However, short-sighted execs at the premium channel weren’t entirely sold on the sprawling cowboy drama and voiced concerns that it felt “too Middle America.” Determined to make the series work, Sheridan continued to jump through hoops and even went so far as locking down a major actor to play Yellowstone patriarch John Dutton. It was quite the casting coup, so the prolific writer was not exactly thrilled to learn that HBO didn’t expect him to take their instructions literally.
“They said, ‘We want Robert Redford,’ ” Sheridan recalls. “They said, ‘If you can get us Robert Redford, we’ll greenlight the pilot.’ “
Being a can-do type of guy, Sheridan went to visit Robert Redford.

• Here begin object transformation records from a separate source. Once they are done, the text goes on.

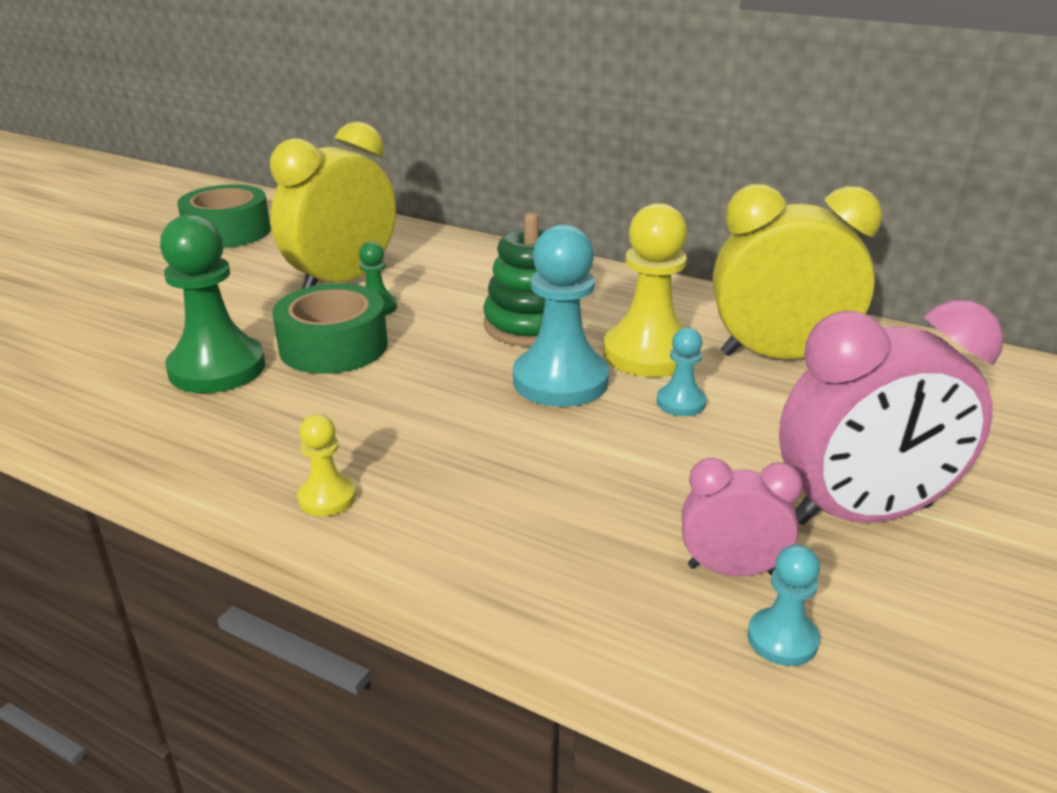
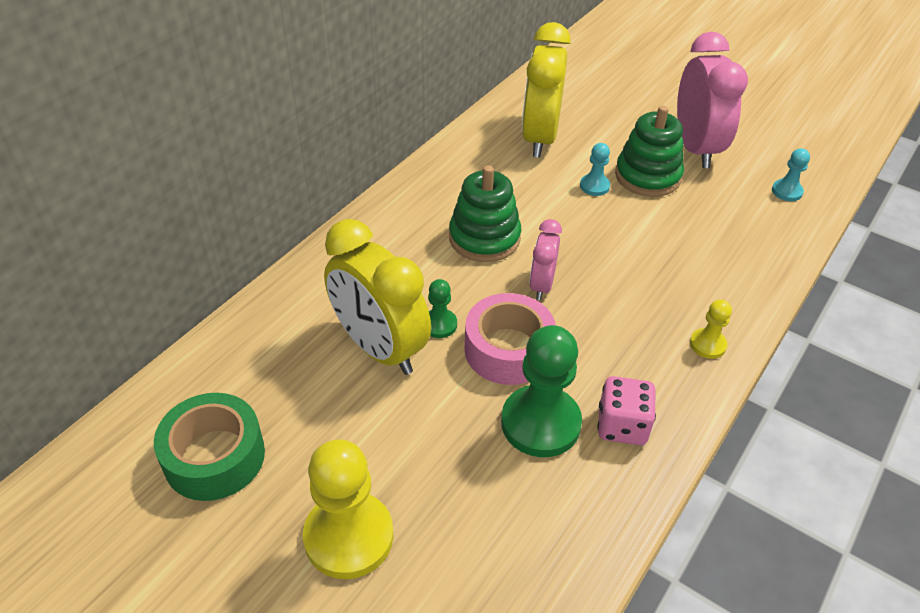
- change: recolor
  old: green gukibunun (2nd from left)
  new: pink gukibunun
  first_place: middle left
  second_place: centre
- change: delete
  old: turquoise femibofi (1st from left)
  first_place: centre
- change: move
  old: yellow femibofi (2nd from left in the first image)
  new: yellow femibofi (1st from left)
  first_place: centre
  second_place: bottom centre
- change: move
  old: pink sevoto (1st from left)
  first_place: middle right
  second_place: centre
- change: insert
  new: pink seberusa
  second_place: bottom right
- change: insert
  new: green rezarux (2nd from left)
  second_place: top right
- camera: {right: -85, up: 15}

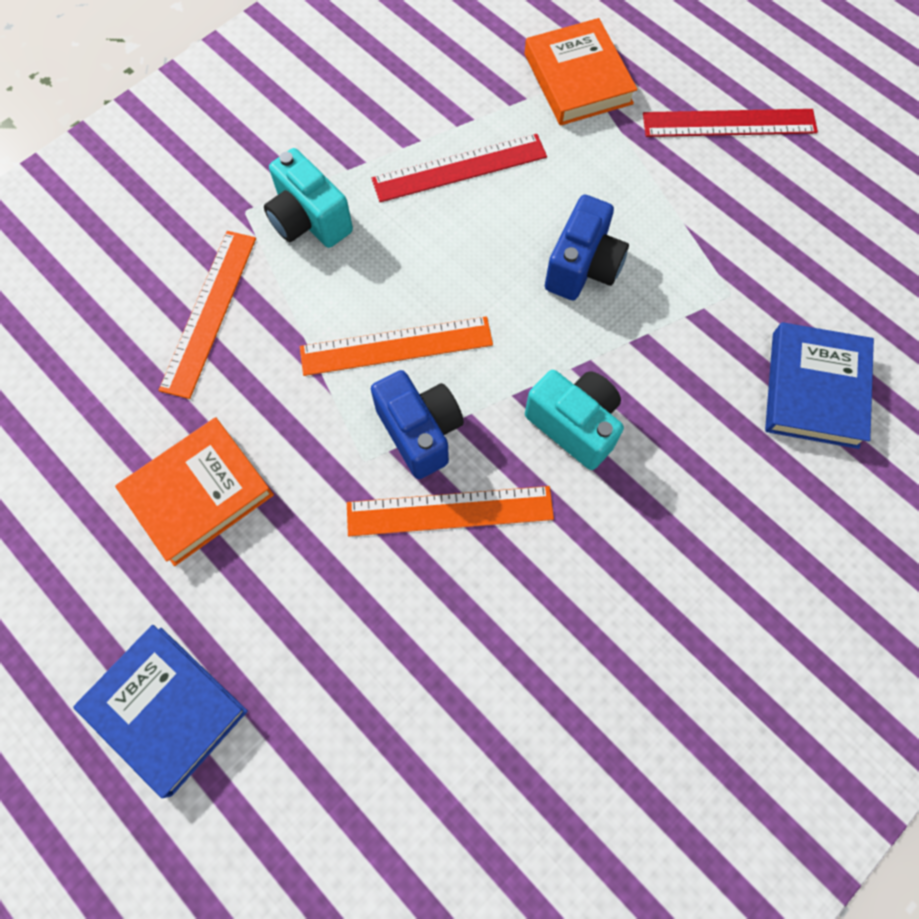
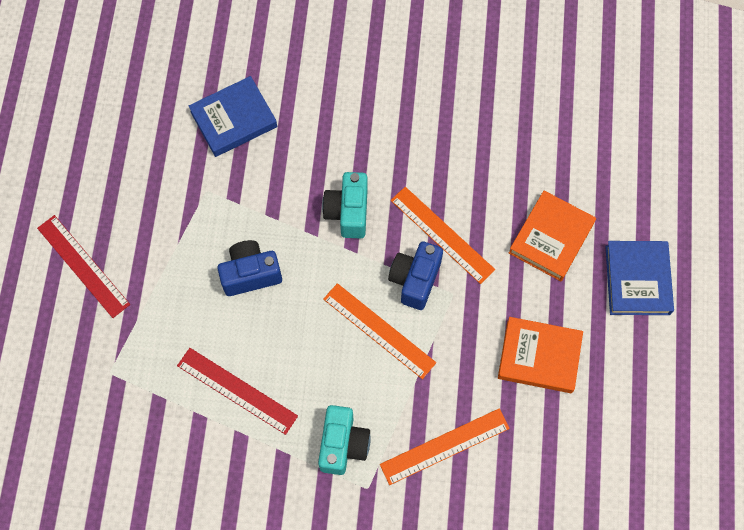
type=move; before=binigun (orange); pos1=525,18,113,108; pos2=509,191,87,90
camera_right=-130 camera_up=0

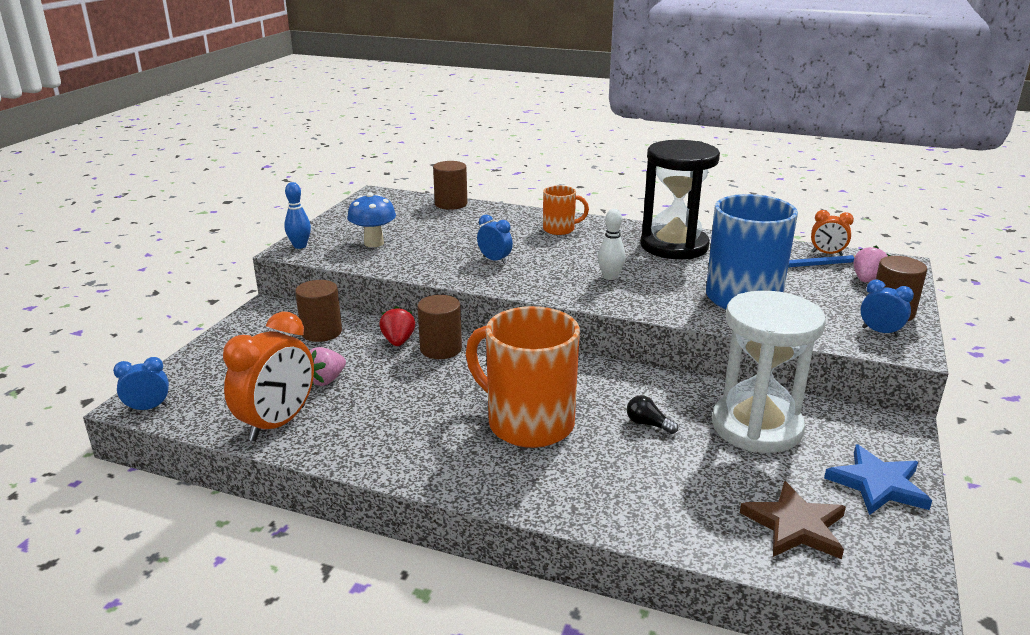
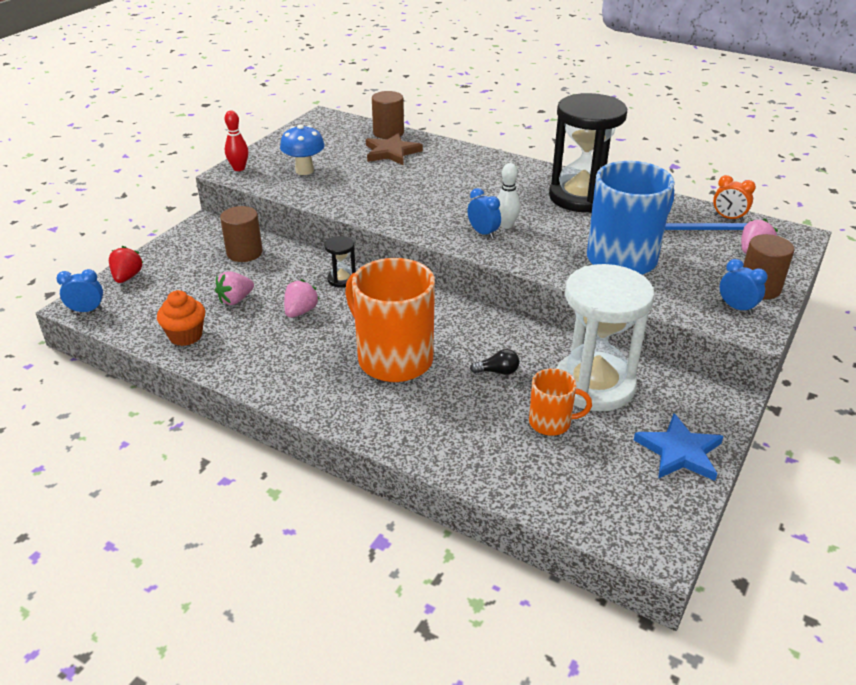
type=insert; after=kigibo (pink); pos2=284,279,36,39
type=move; before=kigibo (red); pos1=379,306,36,40; pos2=109,246,34,37
type=move; before=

“I drive to Sundance and spend the day with him and he agrees to play John Dutton,” Sheridan says. “I call the senior vice president in charge of production and say, ‘I got him!’ ‘You got who?’ ‘Robert Redford.’ ‘What?!‘ ‘You said if I got Robert Redford, you’d greenlight the show.’ “
“And he says — and you can’t make this shit up — ‘We meant a Robert Redford type.’ ”

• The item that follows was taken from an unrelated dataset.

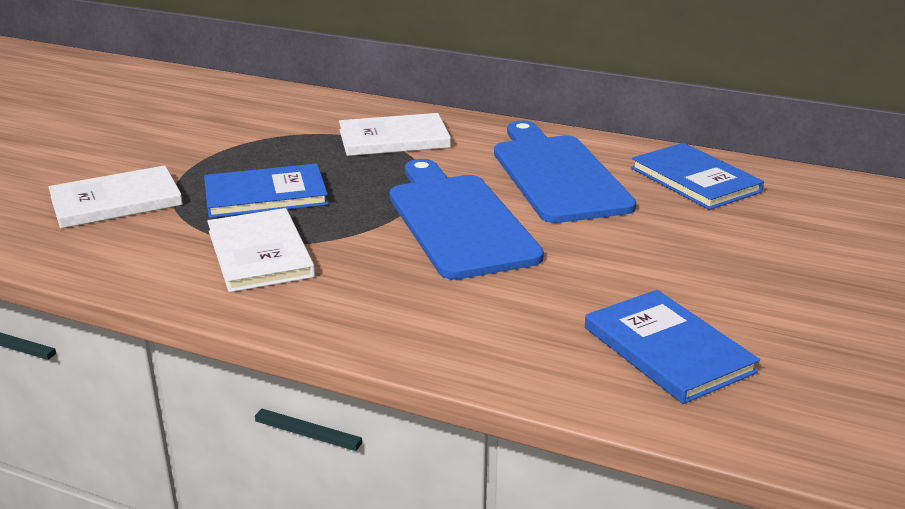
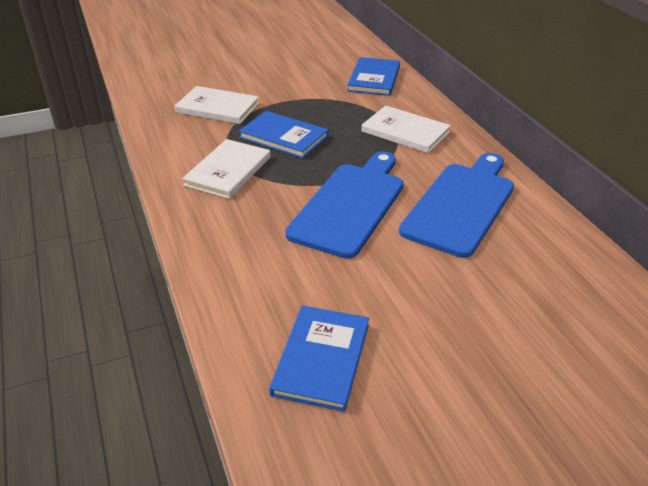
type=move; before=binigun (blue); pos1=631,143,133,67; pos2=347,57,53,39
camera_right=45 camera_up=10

The Robert Redford incident was the beginning of the end of Sheridan trying to make Yellowstone work at HBO. (He’d later hang up on execs during a notes call.) Normally, that would’ve been the end of line for the show, but to Sheridan’s credit, he had impressed then-programming president Michael Lombardo, who was always supportive of the show. Just before Lombardo fired during a regime change, he managed to return the rights to Yellowstone to Sheridan, and the rest is TV history.